■ **Supplied data**:
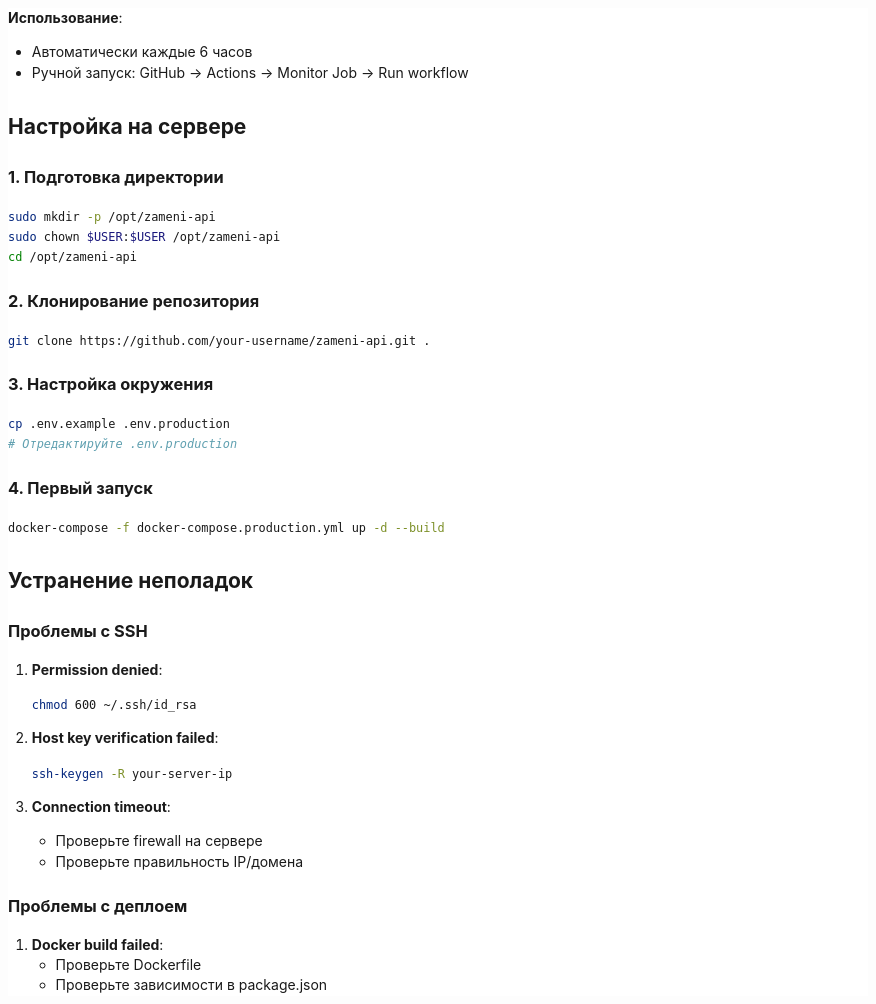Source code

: **Использование**:
- Автоматически каждые 6 часов
- Ручной запуск: GitHub → Actions → Monitor Job → Run workflow

## Настройка на сервере

### 1. Подготовка директории

```bash
sudo mkdir -p /opt/zameni-api
sudo chown $USER:$USER /opt/zameni-api
cd /opt/zameni-api
```

### 2. Клонирование репозитория

```bash
git clone https://github.com/your-username/zameni-api.git .
```

### 3. Настройка окружения

```bash
cp .env.example .env.production
# Отредактируйте .env.production
```

### 4. Первый запуск

```bash
docker-compose -f docker-compose.production.yml up -d --build
```

## Устранение неполадок

### Проблемы с SSH

1. **Permission denied**:
   ```bash
   chmod 600 ~/.ssh/id_rsa
   ```

2. **Host key verification failed**:
   ```bash
   ssh-keygen -R your-server-ip
   ```

3. **Connection timeout**:
   - Проверьте firewall на сервере
   - Проверьте правильность IP/домена

### Проблемы с деплоем

1. **Docker build failed**:
   - Проверьте Dockerfile
   - Проверьте зависимости в package.json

■ **Aim of the task**:
Every entry above has to be repeated exactly, apart from its pictures.

■ **Answer to this exercise**:
Source code

: **Использование**:
- Автоматически каждые 6 часов
- Ручной запуск: GitHub → Actions → Monitor Job → Run workflow

## Настройка на сервере

### 1. Подготовка директории

```bash
sudo mkdir -p /opt/zameni-api
sudo chown $USER:$USER /opt/zameni-api
cd /opt/zameni-api
```

### 2. Клонирование репозитория

```bash
git clone https://github.com/your-username/zameni-api.git .
```

### 3. Настройка окружения

```bash
cp .env.example .env.production
# Отредактируйте .env.production
```

### 4. Первый запуск

```bash
docker-compose -f docker-compose.production.yml up -d --build
```

## Устранение неполадок

### Проблемы с SSH

1. **Permission denied**:
   ```bash
   chmod 600 ~/.ssh/id_rsa
   ```

2. **Host key verification failed**:
   ```bash
   ssh-keygen -R your-server-ip
   ```

3. **Connection timeout**:
   - Проверьте firewall на сервере
   - Проверьте правильность IP/домена

### Проблемы с деплоем

1. **Docker build failed**:
   - Проверьте Dockerfile
   - Проверьте зависимости в package.json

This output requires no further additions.